* _What needs to be done_:
In the records below, find the line containing "fruit bowl: present [142,297,228,358]"; restate it and every later line word for word, through the last.

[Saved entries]
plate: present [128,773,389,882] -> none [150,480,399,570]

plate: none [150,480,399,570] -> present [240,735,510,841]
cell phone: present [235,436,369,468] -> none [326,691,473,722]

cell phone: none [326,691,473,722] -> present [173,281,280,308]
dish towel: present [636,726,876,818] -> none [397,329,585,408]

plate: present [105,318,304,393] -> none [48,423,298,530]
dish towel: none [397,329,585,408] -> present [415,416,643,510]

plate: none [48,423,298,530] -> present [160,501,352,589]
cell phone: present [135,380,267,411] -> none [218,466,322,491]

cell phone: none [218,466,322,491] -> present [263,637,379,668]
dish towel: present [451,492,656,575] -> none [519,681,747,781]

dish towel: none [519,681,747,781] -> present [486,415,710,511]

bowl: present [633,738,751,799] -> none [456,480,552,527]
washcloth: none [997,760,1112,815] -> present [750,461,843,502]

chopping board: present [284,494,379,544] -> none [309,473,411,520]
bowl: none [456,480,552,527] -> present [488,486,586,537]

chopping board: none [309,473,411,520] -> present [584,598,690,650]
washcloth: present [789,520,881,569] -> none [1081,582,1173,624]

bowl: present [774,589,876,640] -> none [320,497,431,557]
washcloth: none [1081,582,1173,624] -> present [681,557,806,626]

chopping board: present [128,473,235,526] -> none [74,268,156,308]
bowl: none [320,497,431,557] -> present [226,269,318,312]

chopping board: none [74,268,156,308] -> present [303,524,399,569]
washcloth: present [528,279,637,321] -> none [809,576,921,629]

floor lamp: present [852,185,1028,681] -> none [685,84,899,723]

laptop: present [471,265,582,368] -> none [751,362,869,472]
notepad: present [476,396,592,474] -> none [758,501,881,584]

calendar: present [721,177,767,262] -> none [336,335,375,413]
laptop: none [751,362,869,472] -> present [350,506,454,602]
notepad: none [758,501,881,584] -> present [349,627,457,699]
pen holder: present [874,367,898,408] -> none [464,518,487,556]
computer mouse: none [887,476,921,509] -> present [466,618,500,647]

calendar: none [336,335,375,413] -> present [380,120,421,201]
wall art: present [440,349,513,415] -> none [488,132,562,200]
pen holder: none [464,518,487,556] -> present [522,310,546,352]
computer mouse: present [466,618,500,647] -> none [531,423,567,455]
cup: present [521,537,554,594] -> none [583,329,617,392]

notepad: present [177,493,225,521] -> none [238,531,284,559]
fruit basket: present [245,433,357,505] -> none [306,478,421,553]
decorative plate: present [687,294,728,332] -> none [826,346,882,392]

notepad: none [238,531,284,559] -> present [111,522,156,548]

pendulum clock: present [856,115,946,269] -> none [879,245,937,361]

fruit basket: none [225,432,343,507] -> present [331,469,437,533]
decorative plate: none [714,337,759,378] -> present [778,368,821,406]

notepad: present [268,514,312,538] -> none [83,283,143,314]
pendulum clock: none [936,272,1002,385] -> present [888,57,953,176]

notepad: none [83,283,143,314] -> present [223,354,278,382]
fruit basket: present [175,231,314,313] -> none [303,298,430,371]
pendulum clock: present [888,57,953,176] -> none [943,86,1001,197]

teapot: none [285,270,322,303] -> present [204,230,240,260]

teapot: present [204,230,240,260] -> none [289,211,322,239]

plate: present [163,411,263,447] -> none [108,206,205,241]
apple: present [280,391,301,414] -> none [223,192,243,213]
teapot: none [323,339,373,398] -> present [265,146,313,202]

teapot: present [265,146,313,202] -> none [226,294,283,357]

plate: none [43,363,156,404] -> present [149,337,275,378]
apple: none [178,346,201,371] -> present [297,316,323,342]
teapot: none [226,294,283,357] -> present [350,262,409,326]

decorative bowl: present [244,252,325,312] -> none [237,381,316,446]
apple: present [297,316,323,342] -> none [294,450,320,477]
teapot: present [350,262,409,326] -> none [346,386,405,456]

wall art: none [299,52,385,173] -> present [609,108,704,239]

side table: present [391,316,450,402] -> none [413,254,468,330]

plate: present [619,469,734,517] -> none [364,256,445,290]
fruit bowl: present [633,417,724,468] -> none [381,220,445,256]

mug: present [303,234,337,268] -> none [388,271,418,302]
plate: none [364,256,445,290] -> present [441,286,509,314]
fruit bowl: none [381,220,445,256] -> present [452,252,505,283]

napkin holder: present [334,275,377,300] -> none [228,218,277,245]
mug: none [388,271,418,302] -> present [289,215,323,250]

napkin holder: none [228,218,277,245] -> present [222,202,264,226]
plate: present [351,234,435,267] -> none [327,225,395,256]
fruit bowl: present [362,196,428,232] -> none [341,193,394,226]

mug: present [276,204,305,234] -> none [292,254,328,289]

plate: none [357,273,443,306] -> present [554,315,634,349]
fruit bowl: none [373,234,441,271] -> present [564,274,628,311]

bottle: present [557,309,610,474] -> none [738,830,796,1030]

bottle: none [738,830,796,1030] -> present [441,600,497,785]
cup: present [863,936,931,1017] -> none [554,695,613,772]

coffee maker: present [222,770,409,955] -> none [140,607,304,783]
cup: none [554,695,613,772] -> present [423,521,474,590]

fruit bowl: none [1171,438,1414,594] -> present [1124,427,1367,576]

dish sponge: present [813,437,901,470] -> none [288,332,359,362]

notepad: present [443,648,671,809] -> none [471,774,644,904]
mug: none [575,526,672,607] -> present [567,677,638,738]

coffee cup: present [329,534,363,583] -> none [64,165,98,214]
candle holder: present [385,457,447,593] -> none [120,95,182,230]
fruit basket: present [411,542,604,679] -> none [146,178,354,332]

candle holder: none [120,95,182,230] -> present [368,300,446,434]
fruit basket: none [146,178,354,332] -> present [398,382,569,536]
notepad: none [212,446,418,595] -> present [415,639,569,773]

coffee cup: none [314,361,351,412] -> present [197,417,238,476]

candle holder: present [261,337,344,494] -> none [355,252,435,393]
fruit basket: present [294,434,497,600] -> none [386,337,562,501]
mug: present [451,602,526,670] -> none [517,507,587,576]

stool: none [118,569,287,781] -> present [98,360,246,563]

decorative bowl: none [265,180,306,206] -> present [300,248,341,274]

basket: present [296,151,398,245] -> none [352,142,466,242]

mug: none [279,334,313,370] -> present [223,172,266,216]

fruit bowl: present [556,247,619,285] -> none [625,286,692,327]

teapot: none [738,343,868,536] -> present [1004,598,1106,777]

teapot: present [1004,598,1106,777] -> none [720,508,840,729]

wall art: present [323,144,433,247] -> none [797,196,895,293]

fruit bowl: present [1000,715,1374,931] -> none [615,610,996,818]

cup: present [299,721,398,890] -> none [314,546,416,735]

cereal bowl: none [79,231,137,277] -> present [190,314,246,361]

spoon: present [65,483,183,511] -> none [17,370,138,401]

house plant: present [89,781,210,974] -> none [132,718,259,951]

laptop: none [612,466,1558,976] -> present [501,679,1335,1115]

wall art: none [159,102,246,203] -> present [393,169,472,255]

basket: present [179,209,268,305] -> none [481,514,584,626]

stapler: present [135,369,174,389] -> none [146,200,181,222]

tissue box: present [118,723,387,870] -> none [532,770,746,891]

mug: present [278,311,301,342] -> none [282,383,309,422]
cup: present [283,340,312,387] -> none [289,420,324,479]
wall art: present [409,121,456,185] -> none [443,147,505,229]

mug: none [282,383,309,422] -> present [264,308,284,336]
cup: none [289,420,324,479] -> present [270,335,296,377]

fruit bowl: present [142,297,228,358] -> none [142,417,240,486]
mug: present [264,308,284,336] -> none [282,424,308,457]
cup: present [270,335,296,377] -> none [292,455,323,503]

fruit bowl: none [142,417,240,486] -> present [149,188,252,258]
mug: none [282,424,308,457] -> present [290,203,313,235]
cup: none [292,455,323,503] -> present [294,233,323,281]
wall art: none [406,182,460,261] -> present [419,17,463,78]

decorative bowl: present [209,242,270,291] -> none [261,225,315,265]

* _Task response_:
fruit bowl: present [142,297,228,358] -> none [142,417,240,486]
mug: present [264,308,284,336] -> none [282,424,308,457]
cup: present [270,335,296,377] -> none [292,455,323,503]

fruit bowl: none [142,417,240,486] -> present [149,188,252,258]
mug: none [282,424,308,457] -> present [290,203,313,235]
cup: none [292,455,323,503] -> present [294,233,323,281]
wall art: none [406,182,460,261] -> present [419,17,463,78]

decorative bowl: present [209,242,270,291] -> none [261,225,315,265]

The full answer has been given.